Rob Appleby, co-founder of the Cibus Fund, offers his take on the impact of robotics on the farming industry and discusses carbon sequestration and fertilisers.
Robotics is “here today” disrupting the farming industry while innovation in the sector will be embraced by even traditional, luddite farmers, according to a leading investor in the sector.
Rob Appleby, co-founder of the Cibus Fund, which invests in sustainably run food and agriculture firms, has offered an upbeat assessment of the virtues of robotics and how it can prove transformational for the farming industry.
Appleby, speaking to Future Food Finance co-founder David Stevenson in a video interview that can be viewed here, also touched on hot industry topics including carbon sequestration and fertilisers.
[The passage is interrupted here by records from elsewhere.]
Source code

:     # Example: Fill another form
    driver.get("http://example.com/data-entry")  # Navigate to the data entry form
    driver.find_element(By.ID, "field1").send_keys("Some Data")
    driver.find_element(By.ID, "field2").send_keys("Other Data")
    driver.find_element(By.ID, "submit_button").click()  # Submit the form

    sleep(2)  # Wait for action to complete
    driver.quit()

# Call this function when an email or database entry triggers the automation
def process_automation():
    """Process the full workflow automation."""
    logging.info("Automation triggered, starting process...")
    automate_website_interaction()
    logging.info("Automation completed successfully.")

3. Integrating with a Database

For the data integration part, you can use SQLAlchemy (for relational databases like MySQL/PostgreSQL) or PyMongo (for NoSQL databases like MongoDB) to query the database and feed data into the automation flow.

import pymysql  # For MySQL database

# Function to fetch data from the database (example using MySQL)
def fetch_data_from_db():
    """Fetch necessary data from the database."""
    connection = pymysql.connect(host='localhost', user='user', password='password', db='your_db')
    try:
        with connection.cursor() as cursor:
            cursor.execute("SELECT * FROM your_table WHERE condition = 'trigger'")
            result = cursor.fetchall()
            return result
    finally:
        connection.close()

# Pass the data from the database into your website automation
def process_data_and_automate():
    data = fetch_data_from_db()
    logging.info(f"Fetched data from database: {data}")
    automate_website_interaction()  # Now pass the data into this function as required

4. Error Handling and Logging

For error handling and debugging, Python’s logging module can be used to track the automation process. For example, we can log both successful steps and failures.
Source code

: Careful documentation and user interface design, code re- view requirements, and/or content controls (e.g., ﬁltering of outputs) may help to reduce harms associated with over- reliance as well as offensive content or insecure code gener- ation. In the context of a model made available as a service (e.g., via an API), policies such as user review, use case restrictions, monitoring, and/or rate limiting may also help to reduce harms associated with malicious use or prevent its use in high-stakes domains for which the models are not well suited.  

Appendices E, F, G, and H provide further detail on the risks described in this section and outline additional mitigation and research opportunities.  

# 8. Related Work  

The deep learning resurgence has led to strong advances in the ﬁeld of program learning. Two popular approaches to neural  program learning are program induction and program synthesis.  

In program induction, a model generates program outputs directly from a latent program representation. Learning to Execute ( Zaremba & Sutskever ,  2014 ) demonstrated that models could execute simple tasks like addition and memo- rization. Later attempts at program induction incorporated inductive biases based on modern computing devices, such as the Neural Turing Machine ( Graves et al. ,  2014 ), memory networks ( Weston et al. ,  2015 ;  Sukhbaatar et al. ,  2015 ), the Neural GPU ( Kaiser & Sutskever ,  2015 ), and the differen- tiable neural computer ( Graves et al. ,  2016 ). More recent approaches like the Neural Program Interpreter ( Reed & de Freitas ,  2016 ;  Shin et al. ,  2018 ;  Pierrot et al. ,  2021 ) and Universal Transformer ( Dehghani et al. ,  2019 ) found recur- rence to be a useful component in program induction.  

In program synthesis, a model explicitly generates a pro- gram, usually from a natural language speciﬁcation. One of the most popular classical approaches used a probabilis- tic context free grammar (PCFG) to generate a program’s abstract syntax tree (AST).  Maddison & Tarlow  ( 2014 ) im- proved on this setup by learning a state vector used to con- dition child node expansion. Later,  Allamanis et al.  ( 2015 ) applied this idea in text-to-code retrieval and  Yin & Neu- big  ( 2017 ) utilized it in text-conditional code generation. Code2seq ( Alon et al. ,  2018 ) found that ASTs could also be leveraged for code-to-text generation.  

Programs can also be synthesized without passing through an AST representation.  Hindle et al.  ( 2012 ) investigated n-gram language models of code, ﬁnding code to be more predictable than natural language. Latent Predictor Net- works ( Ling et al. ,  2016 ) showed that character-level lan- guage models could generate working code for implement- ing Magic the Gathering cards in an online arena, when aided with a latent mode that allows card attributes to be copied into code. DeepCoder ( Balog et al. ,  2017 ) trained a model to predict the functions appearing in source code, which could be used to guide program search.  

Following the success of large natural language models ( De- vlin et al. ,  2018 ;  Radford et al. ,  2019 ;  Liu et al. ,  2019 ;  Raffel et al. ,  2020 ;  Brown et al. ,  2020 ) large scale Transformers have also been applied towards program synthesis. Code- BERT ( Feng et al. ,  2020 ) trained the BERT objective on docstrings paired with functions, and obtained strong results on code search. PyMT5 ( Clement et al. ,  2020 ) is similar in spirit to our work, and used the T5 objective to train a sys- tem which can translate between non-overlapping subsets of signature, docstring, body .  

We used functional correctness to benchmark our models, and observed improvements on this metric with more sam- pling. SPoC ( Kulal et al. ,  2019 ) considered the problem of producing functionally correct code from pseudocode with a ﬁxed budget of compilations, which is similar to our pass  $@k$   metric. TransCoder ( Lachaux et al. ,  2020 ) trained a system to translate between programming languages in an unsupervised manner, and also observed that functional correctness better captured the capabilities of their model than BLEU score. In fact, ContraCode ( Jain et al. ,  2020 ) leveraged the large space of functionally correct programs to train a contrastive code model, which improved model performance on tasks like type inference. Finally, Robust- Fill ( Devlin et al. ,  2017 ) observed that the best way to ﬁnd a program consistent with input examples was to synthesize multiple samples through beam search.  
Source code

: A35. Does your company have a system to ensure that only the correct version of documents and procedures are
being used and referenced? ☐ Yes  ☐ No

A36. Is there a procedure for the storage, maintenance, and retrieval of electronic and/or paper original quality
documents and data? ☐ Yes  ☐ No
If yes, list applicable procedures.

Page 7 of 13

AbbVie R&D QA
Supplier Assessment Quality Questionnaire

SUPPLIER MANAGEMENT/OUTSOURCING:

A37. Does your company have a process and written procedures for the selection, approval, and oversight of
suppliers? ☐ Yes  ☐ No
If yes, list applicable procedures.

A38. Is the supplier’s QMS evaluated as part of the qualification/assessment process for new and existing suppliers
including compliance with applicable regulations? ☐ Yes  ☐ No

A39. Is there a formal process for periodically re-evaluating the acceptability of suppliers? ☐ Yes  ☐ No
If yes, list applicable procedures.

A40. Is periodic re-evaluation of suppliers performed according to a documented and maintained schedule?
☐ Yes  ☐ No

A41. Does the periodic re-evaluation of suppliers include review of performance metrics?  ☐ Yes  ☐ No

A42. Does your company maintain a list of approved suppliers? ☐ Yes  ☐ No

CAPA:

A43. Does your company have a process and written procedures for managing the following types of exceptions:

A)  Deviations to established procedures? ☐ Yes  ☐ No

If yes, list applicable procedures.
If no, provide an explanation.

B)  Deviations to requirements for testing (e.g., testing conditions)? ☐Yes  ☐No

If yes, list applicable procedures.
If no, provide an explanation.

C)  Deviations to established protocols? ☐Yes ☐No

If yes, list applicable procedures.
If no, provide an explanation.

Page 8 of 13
On shifting the mindset of traditional farmers to more innovative practices, Appleby said: “I think that is probably the hardest thing. And this whole idea of adoption by people, you know, in their fifties and sixties is very hard.”
But he pointed two key drivers pushing farmers towards change.
“One is the regulatory changes that are going on. [And this] is going to be a stick and we can’t ignore that stick. And then, consumers are going ‘listen I don’t want that trad food'", he said.
“Millennials and Gen Zs are voting with their wallets saying ‘listen mate I want plant-based meat or I want stuff that is clean and more green'.
“But I think change is afoot and the benefits are likely to outweigh the challenges.”
Asked when we will see widespread adoption of robotics in strawberry and other fruit farming, Appleby said: "I think it’s here today to be candid.”
As an example of the potential benefits that robotics can bring to farming, he pointed to the example of Norway’s Saga Robotics, which Cibus has invested in.
Saga Robotics uses robots that use UV light to kill pathogens like powdery mildew, a major blight to fruit pickers.
“And by taking these robots with UV light at night going along these rows you can dispense with fungicides,” Appleby said.
But Appleby was downbeat on some of the AgTech startups trying to engineer better yields.
He said: “There are some stars but like some stars they burn up in the firmament."
He added: “We’re hearing of companies like Indigo Ag that are all things to all men and they produce their own carbon credits. Valued very highly. We think that some of the science behind it is probably a little bit thin.
"There is another one called Pivot Bio. They think they can create these bacterial consortia, which, you know, can be applied to crops and you get, you know, yields improvements of between three and six per cent.
"Four per cent on average. It doesn’t sound to me like a game changer and yet they are in the market raising $430m at a $2billion pre-money valuation.”